- Allergy involves an exaggerated response of the immune system
- The immune system is the body’s organized defence mechanism against foreign invaders, particularly infections.
- Allergens are substances that are foreign to the body and can cause an allergic reaction.
- IgE is the allergy antibody.
- Allergies can develop at any age.
- Your risk of developing allergies is related to your parents’ allergy history.
How do you get allergies?
Scientists deduce that both environment and genes have something to do with how you cope with allergens. Normally, your immune system fights germs that it considers as foreign substances. In most allergic reactions, however, it is responding to a false alarm and giving you an exaggerated reaction.
Who is at risk?
Allergies can develop at any age. They commonly occur in children but in some instances you may have your first allergy as an adult. Asthma may persist in adults while nasal allergies tend to decline in old age. For some time, it has been known that allergic conditions tend to pass on within families. Your risk of developing allergies is related to your parent’s history of allergies.

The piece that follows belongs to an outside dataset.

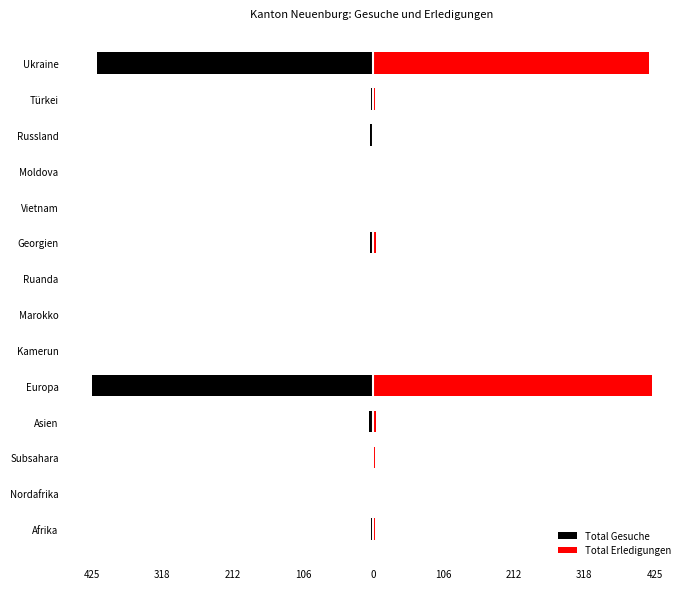

Reading left to right, what are all the values shown in this chart?

Total Gesuche: -3	-1	-2	-6	-425	-2	-1	0	-4	-2	-1	-4	-3	-417
Total Erledigungen: 3	0	3	4	421	2	0	1	4	0	1	1	3	416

Allergic Rhinitis (hay fever)
Allergic rhinitis is the most common of the allergic diseases and refers to seasonal nasal symptoms that are due to pollens from plants and trees. Year round or perennial allergic rhinitis is usually due to indoor allergens, such as dust mites, animal dander or molds. It can also be caused by pollens. Symptoms result from the inflammation of the tissues that line the inside of the nose after allergens are inhaled. Adjacent areas, such as the ears, sinuses, and throat can also be involved. The most common symptoms include:
- Runny nose
- Stuffy nose
- Nasal itching (rubbing)
- Itchy ears and throat
- Post nasal drip (throat clearing)
Signs and tests
Your doctor will perform a physical exam and ask you questions about your symptoms. Your history of symptoms is important in diagnosing allergic rhinitis, especially whether the symptoms vary according to time of day or the season and exposure to pets or other allergens.
Allergy testing may reveal the specific substances that trigger your symptoms. Skin testing is the most common method of allergy testing. A complete blood count (CBC), specifically the eosinophil white blood cell count, may also help reveal allergies.
The best treatment is to avoid substances that cause your allergic symptoms. It may be impossible to completely avoid all your triggers, but you can often take steps to reduce exposure.
There are many different medications available to treat allergic rhinitis. Which one your doctor prescribes depends on the type and severity of your symptoms, your age, whether you have other medical conditions (such as asthma) etc.
Most symptoms of allergic rhinitis can be treated. More severe cases require allergy shots.
Some people (particularly children) may outgrow an allergy as the immune system becomes less responsive to the allergen. However, generally a substance that once causes an allergy in a person will continue to do so lifelong.